From Wikipedia, the free encyclopedia

This magnificent home, located at 3812 Montrose (corner of Montrose and West Alabama) in Houston, yet remains as an outstanding example of the glory days of Texas oil production. But long before Thomas Peter Lee, Houston oil man, investor, and stockholder of the Yount-Lee Oil Company acquired it, the mansion already had a colorful past.


In 1910 John Wiley Link, a wealthy lumberman, financier, lawyer, and former mayor of Orange, Texas saw a great opportunity in Houston, so he moved there and formed the Houston Land Corporation.

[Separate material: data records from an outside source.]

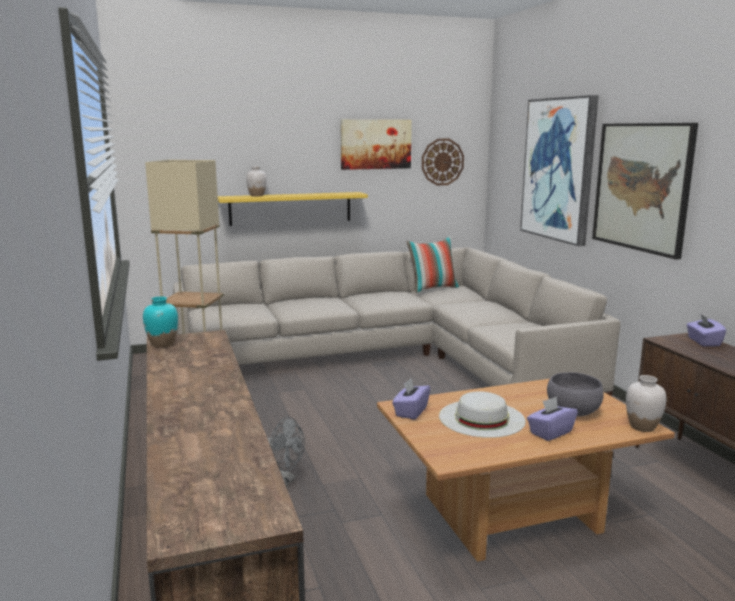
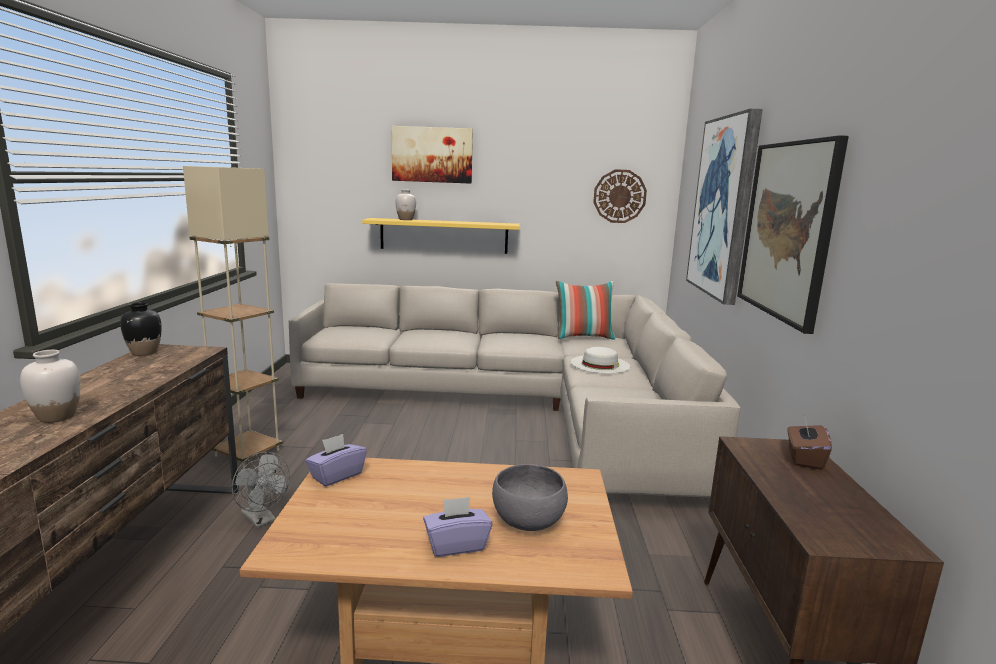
camera: 20 degrees right, 0 degrees up
turquoise vase [143,297,178,348] -> black vase [120,302,162,356]
picture [340,119,412,170] -> picture moved to [392,126,473,184]
white hat [439,391,526,438] -> white hat moved to [571,347,630,374]
white vase [626,375,667,432] -> white vase moved to [20,350,81,423]
purple tissue box [686,313,726,346] -> brown tissue box [787,418,832,470]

Then he bought several tracts consisting of 250 acres on the outskirts of the city and immediately set about improving the property, building a main street, now Montrose Boulevard, through the center of it.

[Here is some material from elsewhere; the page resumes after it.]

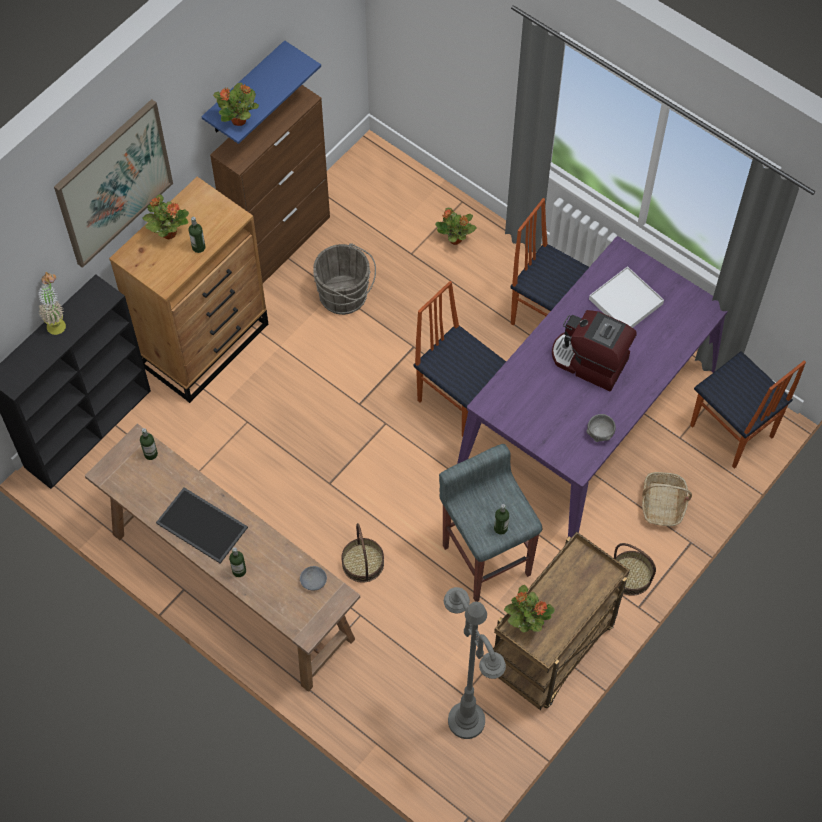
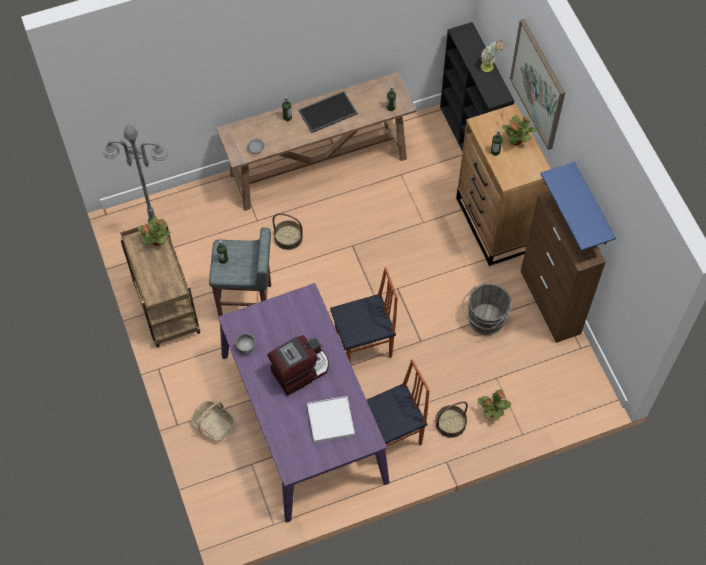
camera: 120 degrees right, 0 degrees up
potted plant [213,83,259,126] -> none
basket [614,543,656,596] -> basket moved to [435,401,468,438]
chair [690,351,806,469] -> none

At this point, Link began to divide the property into tracts and sold them as part of a strategy to develop the first upscale residential subdivision in the Houston area, which during the early 1900s had only a total of about 26 miles of decent roads. After Montrose and West Alabama were paved in 1911, Link announced that he would soon begin construction of his own home within the confines of the entire block number 41 in the Montrose addition that he purchased from his own corporation. He hired the architectural firm of Sanguinent, Staats, and Barnes to design the structure that the Young Contracting Company completed in 1912 at a cost of $60,000.


The Links lived there until December 9, 1916, when T. P. Lee purchased it for $90,000, reported to be the most ever paid for a single family dwelling in the Houston area at that particular time.

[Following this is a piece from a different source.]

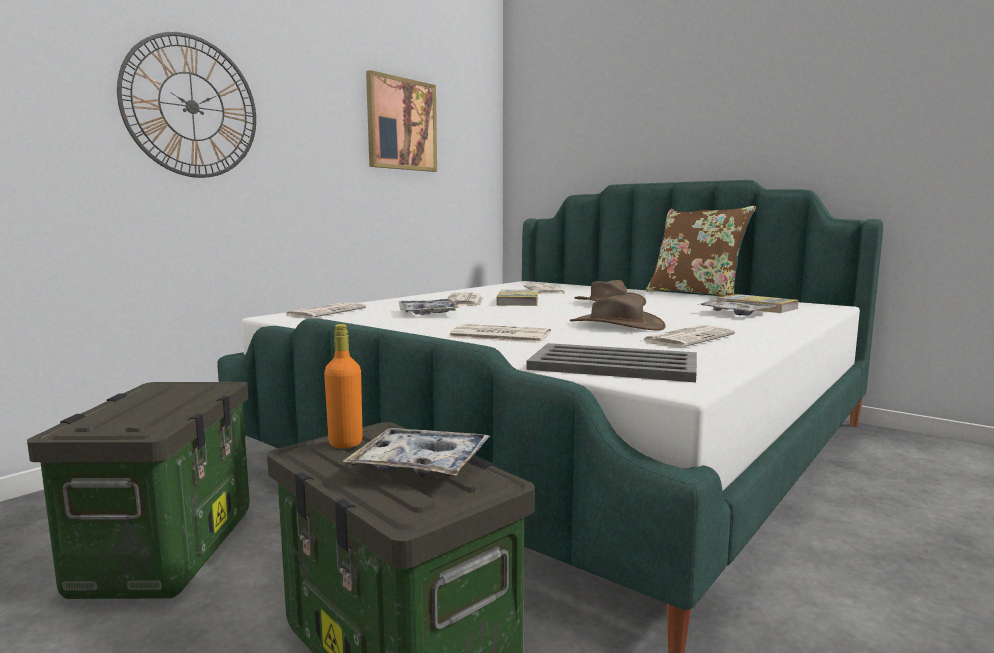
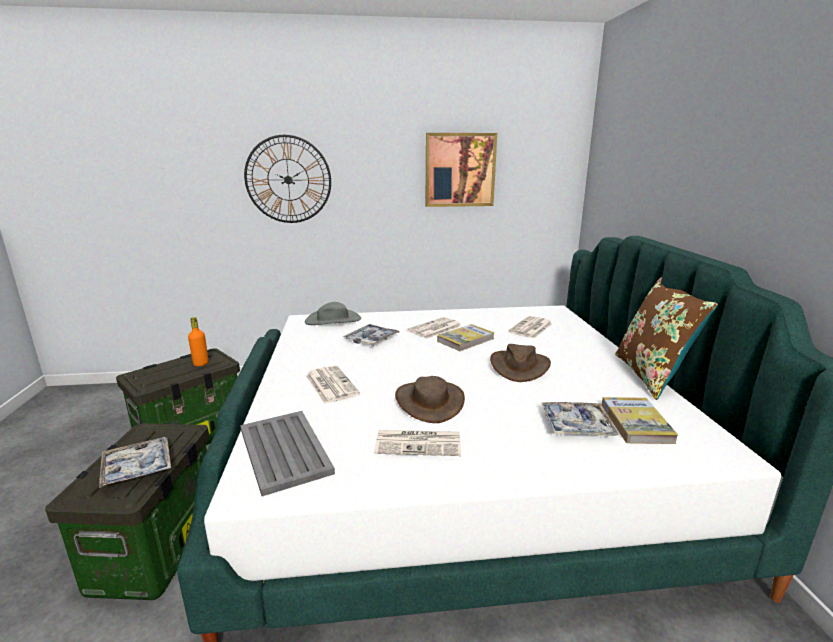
camera: 45 degrees right, 10 degrees up
newspaper [285,302,367,318] -> grey hat [305,302,361,325]
orange bottle [324,324,363,448] -> orange bottle moved to [188,317,209,366]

After Lee's death, his home remained in the possession of his family until July 9, 1940 when family members, including Mrs. Essie N. Lee, sold the property to Saint Thomas College for $120,000. At the wishes of all heirs and executors, the college separated the payment into two parts: $6,000 in cash and the remaining $114,000 as a donation, guaranteed by a promissory note dated September 1, 1946, made payable to the William M. Rice Institute for the Advancement of Literature, Science and Art of Houston.


The home, now referred to as the Link-Lee Mansion, and its surrounding acreage, became the basis of the founding of the University of St. Thomas (Houston) which still occupies the site today. In particular, the house serves as the university’s administration building. It is listed on the National Register of Historic Places, and as a landmark of both the State of Texas and the City of Houston.